“La notte in cui decidemmo di far uscire le salme sui camion militari”

AGI – “Organizzammo di sera il primo trasferimento il 18 marzo perché volevamo fare meno clamore possibile ma era difficile nascondere il passaggio in pieno centro di 10 camion dell’esercito con le auto dei carabinieri avanti e dietro”.
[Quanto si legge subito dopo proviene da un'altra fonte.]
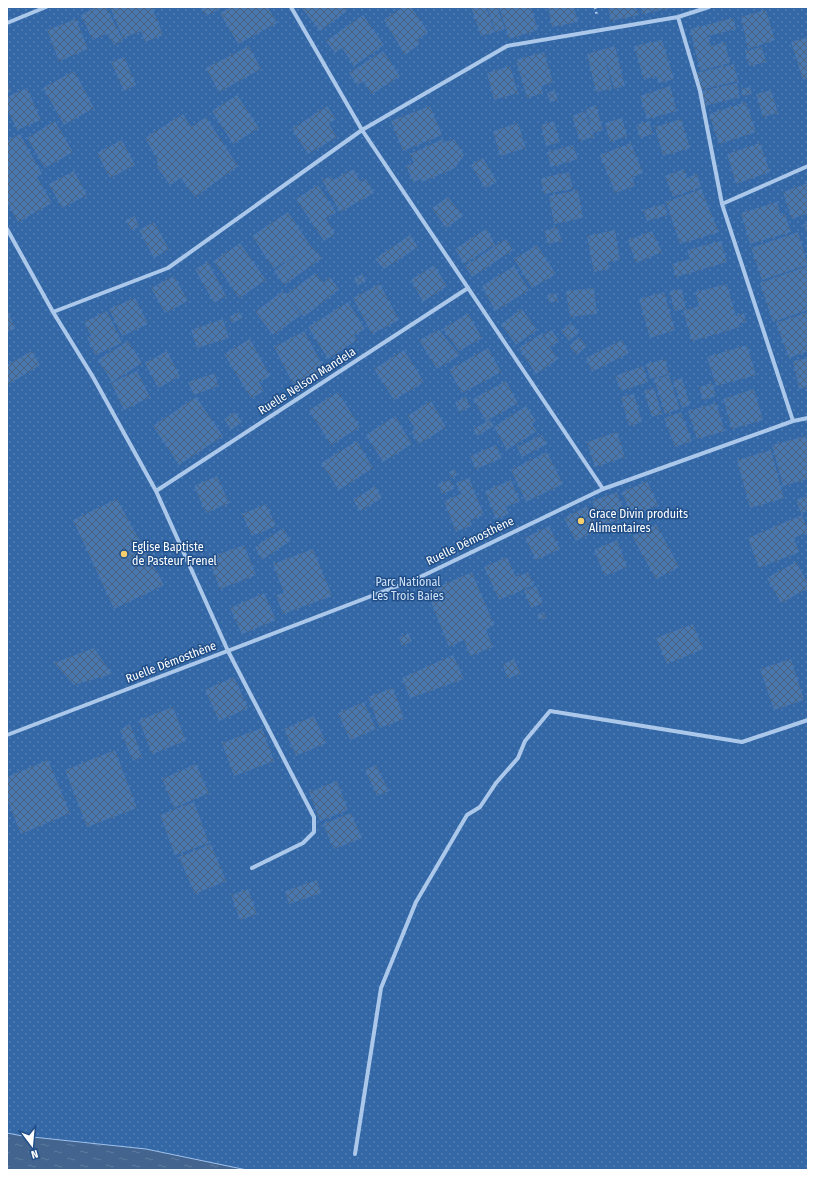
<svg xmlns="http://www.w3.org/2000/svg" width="815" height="1177" viewBox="0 0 815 1177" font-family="'Fira Sans Condensed',sans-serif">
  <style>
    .park { fill: url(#park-dots) }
    .water { fill: url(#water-ripples); stroke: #9fc2ec }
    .building { fill: url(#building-cross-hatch) }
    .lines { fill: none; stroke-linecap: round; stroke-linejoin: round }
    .path { stroke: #abc8ea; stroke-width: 2.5; stroke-dasharray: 2 3; stroke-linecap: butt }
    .street { stroke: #abc8ea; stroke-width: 4 }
    .poi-dot { fill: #f7cf6c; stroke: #204e88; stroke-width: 1.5 }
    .labels { text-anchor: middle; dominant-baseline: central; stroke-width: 3; stroke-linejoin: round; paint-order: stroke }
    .street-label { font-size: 12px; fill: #fff; stroke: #204e88 }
    .poi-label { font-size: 12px; fill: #fff; stroke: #204e88; text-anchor: start }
    .park-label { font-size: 12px; fill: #d0e2f8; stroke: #204e88 }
  </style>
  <defs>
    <pattern id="park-dots" width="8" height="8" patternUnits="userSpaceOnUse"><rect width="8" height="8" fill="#3467a5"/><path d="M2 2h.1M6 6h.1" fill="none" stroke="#527eb2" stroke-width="1.8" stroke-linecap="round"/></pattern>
    <pattern id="water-ripples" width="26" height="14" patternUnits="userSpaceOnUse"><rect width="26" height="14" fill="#43648e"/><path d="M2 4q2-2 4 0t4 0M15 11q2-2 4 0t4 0" fill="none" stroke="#5f7b9f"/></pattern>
    <pattern id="building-cross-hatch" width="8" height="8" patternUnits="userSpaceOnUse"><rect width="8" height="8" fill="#4977b0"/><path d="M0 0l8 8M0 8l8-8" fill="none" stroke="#4a627e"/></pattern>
  </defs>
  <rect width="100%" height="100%" fill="#204e88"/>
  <path class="park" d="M7,7H808V1170H7Z"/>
  <path class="water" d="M7,1133L23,1136L146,1149L247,1170H7Z"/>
  <path class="building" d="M96,7H106L123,40L114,45L107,33L93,40L81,15Z
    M110,7H152L163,35L145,42L141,31L123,38Z
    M201,7H223L206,16Z
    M231,7H268L277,23L238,44L220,13Z
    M301,7H344L347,11L320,31Z
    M403,7H411L428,32L417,40L420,44L405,55L384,20Z
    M471,7H486L495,32L481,36Z
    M487,7H497L505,29L496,32Z
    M499,7H531L538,30L509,39Z
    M548,7H574L578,22L552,27Z
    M608,7H636L638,15L611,21Z
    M641,7H672V8L642,14Z
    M766,10L775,40L748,49L741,17Z
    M363,15L384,45L354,66L342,48L335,53L326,41Z
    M733,18L736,29L708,36L711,46L725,42L730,63L700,71L690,29Z
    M76,19L88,49L59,61L47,30Z
    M808,37V78L803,80L791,42Z
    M662,40L674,79L659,83L656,76L644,80L634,46Z
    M249,46L261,69L219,92L206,68Z
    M615,46L625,86L614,89L604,52L612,89L596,92L587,54Z
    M762,47L766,62L749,66L745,51Z
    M383,51L400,76L372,94L363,81L357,85L349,73Z
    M544,52L553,82L541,86L543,93L527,98L516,60Z
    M124,57L136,85L124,91L111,62Z
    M734,64L738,81L700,90L696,73Z
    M510,66L518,93L494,100L487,73Z
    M74,71L94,108L64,125L43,88Z
    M7,82L11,92L7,93Z
    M737,83L740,97L705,106L702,91Z
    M670,86L677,111L647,119L640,96Z
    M750,87L752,94L743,96L741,89Z
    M27,88L41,120L17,130L7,108V97Z
    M555,90L558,100L550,102L547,93Z
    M771,90L778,113L763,117L756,94Z
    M237,95L259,128L233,144L212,111Z
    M746,102L756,132L719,144L709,114Z
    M596,105L603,130L593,133L586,109Z
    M327,106L336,119L329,124L337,137L308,154L292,129Z
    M430,106L442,135L403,151L391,121Z
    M585,111L594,137L580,141L572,116Z
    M183,114L191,127L206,117L238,166L195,197L181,178L170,185L157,167V158L145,138Z
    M622,118L627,136L610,142L605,123Z
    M681,119L690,148L663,156L655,127Z
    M55,121L73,152L45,168L27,138Z
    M554,121L560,142L546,146L541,125Z
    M649,121L653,134L640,138L636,125Z
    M518,123L526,148L500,156L493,131Z
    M20,134L42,174L37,177L52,203L18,222L7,202V141Z
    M443,139L444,143L454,139L464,155L455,168L422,182L421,179L413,182L406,166L414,163L410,154Z
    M122,140L135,165L110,178L97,153Z
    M631,143L643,173L632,177L635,186L615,193L600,155Z
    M760,143L770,172L736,184L727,154Z
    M573,145L578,159L551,167L547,152Z
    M483,158L497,182L485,188L471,165Z
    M354,169L360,182L366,179L374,193L340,212L322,180L331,176L333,180Z
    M684,169L687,178L697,174L701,187L673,197L665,176Z
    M74,171L87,195L62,208L49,184Z
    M569,172L573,189L544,194L541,178Z
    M808,183V213L792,219L783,192Z
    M318,185L336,212L326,218L335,234L324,241L296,199Z
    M701,189L719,232L680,244L666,202Z
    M578,190L583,218L554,224L549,196Z
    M448,197L463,216L446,228L432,208Z
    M777,202L781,216L785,214L791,232L750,244L741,213Z
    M664,204L668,215L647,221L643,210Z
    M288,212L310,245L322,258L284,285L274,271L300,252L274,269L252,236Z
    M135,216L139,227L131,230L126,220Z
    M154,222L169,249L154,258L139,230Z
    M808,223V230L806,231L803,224Z
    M557,227L562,241L548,244L544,231Z
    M486,229L495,244L464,264L455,249Z
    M615,230L620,260L608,262L609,269L594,272L587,236Z
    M652,231L662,252L636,263L628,240Z
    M798,232L808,265L762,280L751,248Z
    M410,235L418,247L384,269L375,259Z
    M506,239L513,250L472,277L465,266Z
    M721,241L727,262L676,277L672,264L690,259L687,250Z
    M240,243L266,280L239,298L214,261Z
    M537,245L556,274L532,288L514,259Z
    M208,262L226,296L214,303L195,269Z
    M434,265L447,286L423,302L411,280Z
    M514,266L529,290L495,311L482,286Z
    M808,266V310L773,322L760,283Z
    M315,273L323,283L330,277L339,289L304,317L286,295Z
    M363,274L366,282L357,285L354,278Z
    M174,276L188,301L165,313L151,288Z
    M380,284L399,320L372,334L353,298Z
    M727,284L736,316L744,313L746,322L739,324L740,327L692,341L683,311L699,306L695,292Z
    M594,288L597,314L570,317L566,291Z
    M682,289L686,309L674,311L670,291Z
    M283,291L301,315L273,335L255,312Z
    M664,292L675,330L650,338L639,299Z
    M556,293L558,301L549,303L547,295Z
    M135,298L148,324L122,336L109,309Z
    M348,302L365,329L354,335L357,340L328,359L308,327Z
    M7,308L15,329L7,332Z
    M522,309L537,330L516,345L501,324Z
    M107,311L122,343L95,355L87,337L91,336L84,322Z
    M239,312L243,318L232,323L229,317Z
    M808,312V351L789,358L776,323Z
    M468,313L482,338L459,351L443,329Z
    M223,319L229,338L197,348L191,330Z
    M571,323L579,333L569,341L561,331Z
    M439,330L460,355L437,369L419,340Z
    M552,330L559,341L550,347L543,335Z
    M304,331L325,370L295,387L274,347Z
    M541,334L558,359L536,374L519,348Z
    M579,337L587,346L577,355L569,346Z
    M250,339L270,376L259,382L264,391L251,398L224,354Z
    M622,340L629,353L592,372L586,358Z
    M128,341L142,363L112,382L98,360Z
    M747,345L756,375L716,386L707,357Z
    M488,348L501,372L462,393L449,370Z
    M404,350L424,382L394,400L374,369Z
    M32,351L40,365L7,385V365Z
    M167,351L180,376L158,388L145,363Z
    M808,358V387L799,389L793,361Z
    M665,359L669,374L650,379L646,364Z
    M643,366L648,382L621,391L615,376Z
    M137,371L150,397L124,410L111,383Z
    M215,373L218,386L194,395L188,382Z
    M669,375L680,409L665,414L654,379Z
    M682,378L690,405L682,408L673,381Z
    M506,381L518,403L486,421L473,399Z
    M712,383L716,396L703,400L699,387Z
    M654,388L662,414L652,417L644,391Z
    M754,389L763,420L732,429L723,399Z
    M338,392L360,427L331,445L309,410Z
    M634,394L642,422L629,426L621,397Z
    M196,397L223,436L179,465L153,426Z
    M466,397L470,407L459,412L455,402Z
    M431,401L446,427L419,444L411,432L415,429L407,416Z
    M716,403L725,431L697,439L688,411Z
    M526,406L536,421L532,424L537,431L507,450L494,427Z
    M235,412L242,422L231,430L224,419Z
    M681,412L692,441L675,447L664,418Z
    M395,416L412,444L383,462L366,435Z
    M490,420L494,426L477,436L473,429Z
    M617,432L625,457L595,467L587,442Z
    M542,435L547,444L522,457L517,447Z
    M806,436L808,444V479L783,486L772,445Z
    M357,441L373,468L339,490L321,463Z
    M496,445L502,458L476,469L470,456Z
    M771,450L784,498L750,508L737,460Z
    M547,452L563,484L526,502L511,470Z
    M455,469L457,475L451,478L449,472Z
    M217,476L229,503L206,513L194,486Z
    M469,478L484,515L470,520L472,525L456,532L444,501L461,494L456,483Z
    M450,480L454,489L442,494L438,484Z
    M511,480L520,501L506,507L509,514L496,519L485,491Z
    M647,481L658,505L632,517L622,492Z
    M375,486L382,498L360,511L353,500Z
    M617,492L626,517L601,526L592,501Z
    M808,496V511L801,513L796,500Z
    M117,499L164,585L114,609L73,520Z
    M266,504L276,526L252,536L242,514Z
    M587,506L599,529L576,541L564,518Z
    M802,515L808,532L794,538L799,552L759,568L748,538Z
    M656,524L679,567L656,579L632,536Z
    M549,526L560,549L536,560L525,538Z
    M283,528L290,541L262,560L255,547Z
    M617,540L627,567L605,576L594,550Z
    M244,545L256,575L220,589L208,558Z
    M313,549L332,596L283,614L276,595L284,593L273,564Z
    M507,557L516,577L528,572L534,585L499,600L484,567Z
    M796,562L808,583V588L781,603L767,578Z
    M472,572L494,625L486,630L493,647L470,656L464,640L449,647L427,592Z
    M536,586L543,603L531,608L524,591Z
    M264,593L276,620L242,634L230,608Z
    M544,612L546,618L540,620L537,614Z
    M693,624L703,649L667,664L656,638Z
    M408,633L412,641L402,646L399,638Z
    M94,648L112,674L74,685L54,663Z
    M453,655L464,679L410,698L402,678Z
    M514,659L521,674L507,678L503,664Z
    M791,659L804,700L774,710L760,669Z
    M234,677L248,708L219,721L205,690Z
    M393,688L404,719L380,728L368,697Z
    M364,702L376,729L350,740L338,713Z
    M173,707L186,741L152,754L139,720Z
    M314,716L326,743L296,756L284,729Z
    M130,724L142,757L133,761L120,730Z
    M262,728L274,761L234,776L222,743Z
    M115,750L137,808L87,827L65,770Z
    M48,760L70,813L21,834L7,799V777Z
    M196,764L209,793L174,808L162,779Z
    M376,765L389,791L377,796L365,770Z
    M337,781L348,810L320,821L309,792Z
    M194,802L209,843L175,855L160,815Z
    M351,813L362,838L334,849L323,824Z
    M211,844L226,881L195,894L179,857Z
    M317,880L321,893L289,904L285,891Z
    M248,889L257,914L240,920L231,895Z"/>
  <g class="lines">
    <path class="path" d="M595,7L597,16"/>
    <path class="street" d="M291,7L362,130L603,489
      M678,17L700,91L722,204L793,421
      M7,23L46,7
      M722,204L808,166
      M7,229L53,312L93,377L156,491L228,651L314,817V832L303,843L252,868
      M53,312L168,268L362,130L507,46L678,17L709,7
      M156,491L468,288
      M7,735L416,579L603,489L793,421L808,418
      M355,1154L381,988L416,902L467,815L480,807L496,783L518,758L525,741L550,711L742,742L808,720"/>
  </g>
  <g class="poi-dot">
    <circle cx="581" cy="521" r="4"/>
    <circle cx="124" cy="554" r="4"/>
  </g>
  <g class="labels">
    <g class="street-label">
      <text transform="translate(307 381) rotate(-33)">Ruelle Nelson Mandela</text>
      <text transform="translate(470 541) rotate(-26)">Ruelle Démosthène</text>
      <text transform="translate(171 662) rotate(-21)">Ruelle Démosthène</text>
    </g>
    <g class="poi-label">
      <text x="589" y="514">Grace Divin produits<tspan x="589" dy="14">Alimentaires</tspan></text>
      <text x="132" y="547">Eglise Baptiste<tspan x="132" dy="14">de Pasteur Frenel</tspan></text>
    </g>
    <g class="park-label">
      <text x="408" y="582">Parc National<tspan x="408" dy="14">Les Trois Baies</tspan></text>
    </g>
  </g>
  <rect width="815" height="1177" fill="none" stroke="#ffffff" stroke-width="16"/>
  <g transform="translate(32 1145) rotate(164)" stroke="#204e88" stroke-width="3" paint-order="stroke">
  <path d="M0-3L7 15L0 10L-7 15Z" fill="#ffffff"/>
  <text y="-6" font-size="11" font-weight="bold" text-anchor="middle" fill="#ffffff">N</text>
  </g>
</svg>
Giuseppe Regina, tenente colonnello del Comando Provinciale dei carabinieri di Bergamo, aveva il compito di pianificare il trasporto delle persone morte per Covid sui mezzi militari. Nonostante l’accortezza di farlo quando ormai il cielo era scuro, fu quello il momento lampante che segnò un prima e un dopo nella storia della pandemia, rilanciato in tutto il mondo sui social da una fotografia di enorme impatto emotivo, opera di un giovane steward di RyanAir.

Perché furono utilizzati i camion dell’Esercito

Due anni dopo, Regina è al suo posto nell’ufficio da cui ha coordinato le operazioni di sicurezza nella giornata della commemorazione delle vittime del Covid che ha portato il presidente della Camera Roberto Fico in città. “Ero qui – racconta all’AGI – quando quella fotografia venne pubblicata. La vidi ma non ebbi il tempo di pensare che avrebbe segnato un passaggio storico. In quei giorni avevamo altro a cui pensare”.

Spiega come nacque l’idea dei camion: “Benché lavorasse a pieno regime il forno crematorio di Bergamo poteva occuparsi di meno di 30 salme in 24 ore quando in quei giorni morivano anche duecento persone al giorno. Visto che gli ospedali erano pieni, carabinieri, Prefettura, il Comune di Bergamo e poi gli altri limitrofi decisero di creare tre hub, il primo nella Chiesa del cimitero cittadino, dove far confluire i corpi per evitare ulteriori problemi sanitari. All’inizio arrivavano persone morte in ospedale, poi anche nelle abitazioni”.

“Per smaltire i corpi – e qui Regina manifesta il suo pudore per l’espressione troppo burocratica – decidemmo di rivolgerci ad altre città fuori della Lombardia che era tutta messa male. In una delle tante riunioni si pose il problema del numero dei carri perché le pompe funebri avevano un personale ridotto a causa del Covid e non erano in grado di offrire il servizio. L’Esercito mise a disposizione i camion e facemmo il primo trasferimento di 65 salme verso Modena e Bologna. Dovevamo dare una rispostra forte ai familiari delle persone decedute”.

“I parenti volevano sapere l’ora della partenza”

I parenti non sapevano in che città i loro cari sarebbero finiti ma c’è un fatto che si ripetè molte volte e che, dice Regina, “mi emozionò molto”. “Succedeva che chiamavano non per sapere dove avremmo portato i loro cari, ma a che ora sarebbe partito il loro viaggio e da dove perché in quel momento avrebbero potuto rivolgere un pensiero o fare una preghiera”. “Onestamente quelle telefonate mi hanno segnato” ripete il carabiniere.

Le urne con le ceneri sarebbero state consegnate alle famiglie proprio da chi aveva portato i corpi altrove. 

 “A volte ai sindaci dei paesi, altre direttamente alle famiglie. Spesso a bordo di quei camion c’erano persone che conoscevamo, a volte amici e anche ex colleghi. Per tutti  avevamo lo stesso sentimento di affetto e pietà, li abbiamo accompagnati come se fossero familiari. Il nostro spirito era quello di salutarli per chi non lo poteva fare”.

Nei mesi successivi c’è stato chi ha sostenuto che quei camion e quelle bare fossero un fotomontaggio. Regina misura le parole: “C’è chi dice che la terra è piatta ma ormai sappiamo che non è così”.  In quel marzo di lutto profondo nella caserma del Comando Provinciale dei carabinieri di Bergamo si verificò quello che Regina definisce “un miracolo”. Nessuno dei carabinieri si ammalò di Covid.